**INSTRUCTIONS TO FOLLOW**
Rewrite all of the material below as a Markdown table with two columns, Row and Entry. Give each nonblank line its own numbered row, and leave out the blank lines.

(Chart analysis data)
^^^^
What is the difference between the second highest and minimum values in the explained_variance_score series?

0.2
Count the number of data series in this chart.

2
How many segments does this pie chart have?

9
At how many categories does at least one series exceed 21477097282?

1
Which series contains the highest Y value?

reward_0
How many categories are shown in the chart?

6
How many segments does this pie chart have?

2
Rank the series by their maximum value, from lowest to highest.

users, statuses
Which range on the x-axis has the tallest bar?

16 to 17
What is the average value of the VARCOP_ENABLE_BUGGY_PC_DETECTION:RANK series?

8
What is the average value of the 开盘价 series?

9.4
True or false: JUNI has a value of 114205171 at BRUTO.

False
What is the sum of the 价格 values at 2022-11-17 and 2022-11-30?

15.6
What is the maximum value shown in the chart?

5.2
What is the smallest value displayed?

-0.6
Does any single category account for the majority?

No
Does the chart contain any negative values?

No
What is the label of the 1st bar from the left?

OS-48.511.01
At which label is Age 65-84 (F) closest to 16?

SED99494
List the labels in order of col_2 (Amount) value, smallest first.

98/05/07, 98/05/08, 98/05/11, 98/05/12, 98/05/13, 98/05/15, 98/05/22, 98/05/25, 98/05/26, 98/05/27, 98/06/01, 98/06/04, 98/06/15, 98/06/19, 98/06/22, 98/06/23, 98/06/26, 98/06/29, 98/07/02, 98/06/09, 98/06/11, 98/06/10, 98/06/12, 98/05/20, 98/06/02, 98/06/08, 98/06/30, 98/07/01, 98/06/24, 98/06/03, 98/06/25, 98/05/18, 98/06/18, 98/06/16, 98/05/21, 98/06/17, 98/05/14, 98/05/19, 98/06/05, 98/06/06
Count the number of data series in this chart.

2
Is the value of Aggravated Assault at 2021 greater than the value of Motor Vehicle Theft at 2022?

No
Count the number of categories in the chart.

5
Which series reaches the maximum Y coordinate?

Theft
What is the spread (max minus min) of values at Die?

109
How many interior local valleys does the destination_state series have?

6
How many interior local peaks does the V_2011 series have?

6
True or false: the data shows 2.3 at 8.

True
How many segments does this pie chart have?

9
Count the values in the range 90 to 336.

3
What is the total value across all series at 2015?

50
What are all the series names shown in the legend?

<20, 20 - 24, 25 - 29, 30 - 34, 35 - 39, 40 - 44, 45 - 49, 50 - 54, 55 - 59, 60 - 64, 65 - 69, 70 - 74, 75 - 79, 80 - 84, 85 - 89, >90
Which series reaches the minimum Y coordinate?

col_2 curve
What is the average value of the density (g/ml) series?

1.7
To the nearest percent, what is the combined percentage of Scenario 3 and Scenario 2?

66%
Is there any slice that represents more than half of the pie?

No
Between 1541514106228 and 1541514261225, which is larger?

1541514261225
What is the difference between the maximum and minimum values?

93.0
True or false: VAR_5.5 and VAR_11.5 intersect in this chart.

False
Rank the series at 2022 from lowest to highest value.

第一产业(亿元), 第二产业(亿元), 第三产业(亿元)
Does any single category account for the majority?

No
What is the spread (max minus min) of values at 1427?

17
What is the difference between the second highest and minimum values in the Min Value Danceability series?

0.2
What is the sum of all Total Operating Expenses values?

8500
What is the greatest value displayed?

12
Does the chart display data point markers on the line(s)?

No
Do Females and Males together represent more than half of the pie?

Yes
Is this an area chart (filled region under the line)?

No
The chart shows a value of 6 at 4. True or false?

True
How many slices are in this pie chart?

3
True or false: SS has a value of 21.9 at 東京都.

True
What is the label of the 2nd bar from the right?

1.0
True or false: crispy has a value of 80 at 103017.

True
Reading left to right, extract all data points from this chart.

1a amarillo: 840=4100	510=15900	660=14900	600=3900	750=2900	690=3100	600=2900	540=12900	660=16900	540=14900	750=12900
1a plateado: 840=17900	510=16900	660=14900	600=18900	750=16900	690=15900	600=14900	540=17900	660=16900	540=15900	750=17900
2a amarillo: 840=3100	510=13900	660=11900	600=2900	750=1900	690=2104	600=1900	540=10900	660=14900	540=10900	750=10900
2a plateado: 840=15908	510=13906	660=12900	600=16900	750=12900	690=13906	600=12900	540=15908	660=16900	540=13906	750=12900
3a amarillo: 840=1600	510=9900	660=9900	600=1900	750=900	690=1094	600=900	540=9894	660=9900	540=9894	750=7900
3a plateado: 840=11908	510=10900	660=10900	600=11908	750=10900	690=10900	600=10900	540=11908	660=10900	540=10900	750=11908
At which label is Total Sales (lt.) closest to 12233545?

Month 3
^^^^
**OUTPUT BELOW**
| Row | Entry |
|---|---|
| 1 | What is the difference between the second highest and minimum values in the explained_variance_score series? |
| 2 | 0.2 |
| 3 | Count the number of data series in this chart. |
| 4 | 2 |
| 5 | How many segments does this pie chart have? |
| 6 | 9 |
| 7 | At how many categories does at least one series exceed 21477097282? |
| 8 | 1 |
| 9 | Which series contains the highest Y value? |
| 10 | reward_0 |
| 11 | How many categories are shown in the chart? |
| 12 | 6 |
| 13 | How many segments does this pie chart have? |
| 14 | 2 |
| 15 | Rank the series by their maximum value, from lowest to highest. |
| 16 | users, statuses |
| 17 | Which range on the x-axis has the tallest bar? |
| 18 | 16 to 17 |
| 19 | What is the average value of the VARCOP_ENABLE_BUGGY_PC_DETECTION:RANK series? |
| 20 | 8 |
| 21 | What is the average value of the 开盘价 series? |
| 22 | 9.4 |
| 23 | True or false: JUNI has a value of 114205171 at BRUTO. |
| 24 | False |
| 25 | What is the sum of the 价格 values at 2022-11-17 and 2022-11-30? |
| 26 | 15.6 |
| 27 | What is the maximum value shown in the chart? |
| 28 | 5.2 |
| 29 | What is the smallest value displayed? |
| 30 | -0.6 |
| 31 | Does any single category account for the majority? |
| 32 | No |
| 33 | Does the chart contain any negative values? |
| 34 | No |
| 35 | What is the label of the 1st bar from the left? |
| 36 | OS-48.511.01 |
| 37 | At which label is Age 65-84 (F) closest to 16? |
| 38 | SED99494 |
| 39 | List the labels in order of col_2 (Amount) value, smallest first. |
| 40 | 98/05/07, 98/05/08, 98/05/11, 98/05/12, 98/05/13, 98/05/15, 98/05/22, 98/05/25, 98/05/26, 98/05/27, 98/06/01, 98/06/04, 98/06/15, 98/06/19, 98/06/22, 98/06/23, 98/06/26, 98/06/29, 98/07/02, 98/06/09, 98/06/11, 98/06/10, 98/06/12, 98/05/20, 98/06/02, 98/06/08, 98/06/30, 98/07/01, 98/06/24, 98/06/03, 98/06/25, 98/05/18, 98/06/18, 98/06/16, 98/05/21, 98/06/17, 98/05/14, 98/05/19, 98/06/05, 98/06/06 |
| 41 | Count the number of data series in this chart. |
| 42 | 2 |
| 43 | Is the value of Aggravated Assault at 2021 greater than the value of Motor Vehicle Theft at 2022? |
| 44 | No |
| 45 | Count the number of categories in the chart. |
| 46 | 5 |
| 47 | Which series reaches the maximum Y coordinate? |
| 48 | Theft |
| 49 | What is the spread (max minus min) of values at Die? |
| 50 | 109 |
| 51 | How many interior local valleys does the destination_state series have? |
| 52 | 6 |
| 53 | How many interior local peaks does the V_2011 series have? |
| 54 | 6 |
| 55 | True or false: the data shows 2.3 at 8. |
| 56 | True |
| 57 | How many segments does this pie chart have? |
| 58 | 9 |
| 59 | Count the values in the range 90 to 336. |
| 60 | 3 |
| 61 | What is the total value across all series at 2015? |
| 62 | 50 |
| 63 | What are all the series names shown in the legend? |
| 64 | <20, 20 - 24, 25 - 29, 30 - 34, 35 - 39, 40 - 44, 45 - 49, 50 - 54, 55 - 59, 60 - 64, 65 - 69, 70 - 74, 75 - 79, 80 - 84, 85 - 89, >90 |
| 65 | Which series reaches the minimum Y coordinate? |
| 66 | col_2 curve |
| 67 | What is the average value of the density (g/ml) series? |
| 68 | 1.7 |
| 69 | To the nearest percent, what is the combined percentage of Scenario 3 and Scenario 2? |
| 70 | 66% |
| 71 | Is there any slice that represents more than half of the pie? |
| 72 | No |
| 73 | Between 1541514106228 and 1541514261225, which is larger? |
| 74 | 1541514261225 |
| 75 | What is the difference between the maximum and minimum values? |
| 76 | 93.0 |
| 77 | True or false: VAR_5.5 and VAR_11.5 intersect in this chart. |
| 78 | False |
| 79 | Rank the series at 2022 from lowest to highest value. |
| 80 | 第一产业(亿元), 第二产业(亿元), 第三产业(亿元) |
| 81 | Does any single category account for the majority? |
| 82 | No |
| 83 | What is the spread (max minus min) of values at 1427? |
| 84 | 17 |
| 85 | What is the difference between the second highest and minimum values in the Min Value Danceability series? |
| 86 | 0.2 |
| 87 | What is the sum of all Total Operating Expenses values? |
| 88 | 8500 |
| 89 | What is the greatest value displayed? |
| 90 | 12 |
| 91 | Does the chart display data point markers on the line(s)? |
| 92 | No |
| 93 | Do Females and Males together represent more than half of the pie? |
| 94 | Yes |
| 95 | Is this an area chart (filled region under the line)? |
| 96 | No |
| 97 | The chart shows a value of 6 at 4. True or false? |
| 98 | True |
| 99 | How many slices are in this pie chart? |
| 100 | 3 |
| 101 | True or false: SS has a value of 21.9 at 東京都. |
| 102 | True |
| 103 | What is the label of the 2nd bar from the right? |
| 104 | 1.0 |
| 105 | True or false: crispy has a value of 80 at 103017. |
| 106 | True |
| 107 | Reading left to right, extract all data points from this chart. |
| 108 | 1a amarillo: 840=4100	510=15900	660=14900	600=3900	750=2900	690=3100	600=2900	540=12900	660=16900	540=14900	750=12900 |
| 109 | 1a plateado: 840=17900	510=16900	660=14900	600=18900	750=16900	690=15900	600=14900	540=17900	660=16900	540=15900	750=17900 |
| 110 | 2a amarillo: 840=3100	510=13900	660=11900	600=2900	750=1900	690=2104	600=1900	540=10900	660=14900	540=10900	750=10900 |
| 111 | 2a plateado: 840=15908	510=13906	660=12900	600=16900	750=12900	690=13906	600=12900	540=15908	660=16900	540=13906	750=12900 |
| 112 | 3a amarillo: 840=1600	510=9900	660=9900	600=1900	750=900	690=1094	600=900	540=9894	660=9900	540=9894	750=7900 |
| 113 | 3a plateado: 840=11908	510=10900	660=10900	600=11908	750=10900	690=10900	600=10900	540=11908	660=10900	540=10900	750=11908 |
| 114 | At which label is Total Sales (lt.) closest to 12233545? |
| 115 | Month 3 |